IEEE Trans Neural Netw Learn Syst. 2015 Jan;26(1):140-51. doi: 10.1109/TNNLS.2014.2358227. Epub 2014 Oct 8.
This paper presents a partially model-free adaptive optimal control solution to the deterministic nonlinear discrete-time (DT) tracking control problem in the presence of input constraints. The tracking error dynamics and reference trajectory dynamics are first combined to form an augmented system. Then, a new discounted performance function based on the augmented system is presented for the optimal nonlinear tracking problem. In contrast to the standard solution, which finds the feedforward and feedback terms of the control input separately, the minimization of the proposed discounted performance function gives both feedback and feedforward parts of the control input simultaneously. This enables us to encode the input constraints into the optimization problem using a nonquadratic performance function. The DT tracking Bellman equation and tracking Hamilton-Jacobi-Bellman (HJB) are derived. An actor-critic-based reinforcement learning algorithm is used to learn the solution to the tracking HJB equation online without requiring knowledge of the system drift dynamics. That is, two neural networks (NNs), namely, actor NN and critic NN, are tuned online and simultaneously to generate the optimal bounded control policy. A simulation example is given to show the effectiveness of the proposed method.

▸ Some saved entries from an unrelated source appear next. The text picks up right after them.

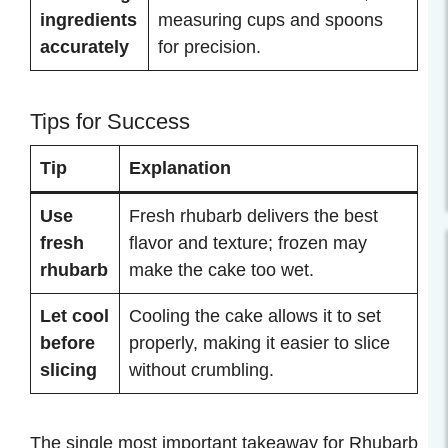
ingredients
measuring cups and spoons
accurately
for precision.
Tips for Success
Tip
Explanation
Use
Fresh rhubarb delivers the best
fresh
flavor and texture; frozen may
rhubarb
make the cake too wet.
Let cool
Cooling the cake allows it to set
before
properly, making it easier to slice
slicing
without crumbling.
The single most important takeaway for Rhubarb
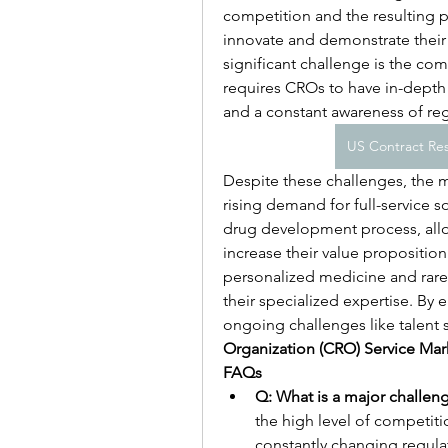
competition and the resulting p
innovate and demonstrate their 
significant challenge is the com
requires CROs to have in-depth 
and a constant awareness of re
US Contract Res
Despite these challenges, the ma
rising demand for full-service 
drug development process, allo
increase their value proposition
personalized medicine and rare 
their specialized expertise. By
ongoing challenges like talent 
Organization (CRO) Service Mar
FAQs
Q: What is a major challen
the high level of competit
constantly changing regula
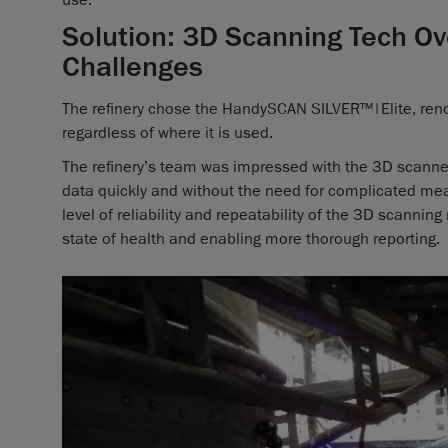
Solution: 3D Scanning Tech 
Challenges
The refinery chose the HandySCAN SILVER™|Elite, renow
regardless of where it is used.
The refinery’s team was impressed with the 3D scanner’
data quickly and without the need for complicated me
level of reliability and repeatability of the 3D scannin
state of health and enabling more thorough reporting.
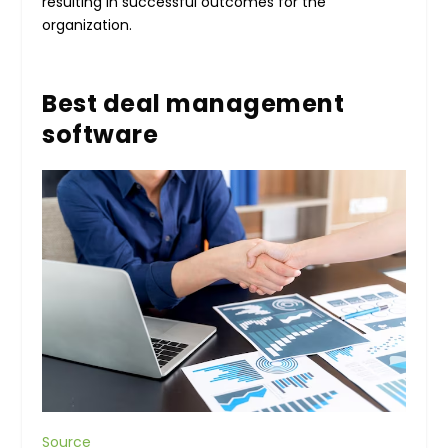
resulting in successful outcomes for the
organization.
Best deal management
software
Source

本文提出了一种部分无模型自适应最优控制解决方案,用于解决存在输入约束的确定性非线性离散时间 (DT) 跟踪控制问题。首先,将跟踪误差动力学和参考轨迹动力学组合成一个增广系统。然后,针对最优非线性跟踪问题,提出了一种新的基于增广系统的折扣性能函数。与标准解决方案不同,后者分别找到控制输入的前馈和反馈项,所提出的折扣性能函数的最小化同时给出了控制输入的反馈和前馈部分。这使得我们能够使用非二次性能函数将输入约束编码到优化问题中。推导出了 DT 跟踪 Bellman 方程和跟踪 Hamilton-Jacobi-Bellman (HJB) 方程。基于演员-评论家的强化学习算法用于在线学习跟踪 HJB 方程的解,而无需了解系统漂移动力学。也就是说,两个神经网络(NN),即演员 NN 和评论家 NN,在线同时进行调整,以生成最优有界控制策略。给出了一个仿真示例,以显示所提出方法的有效性。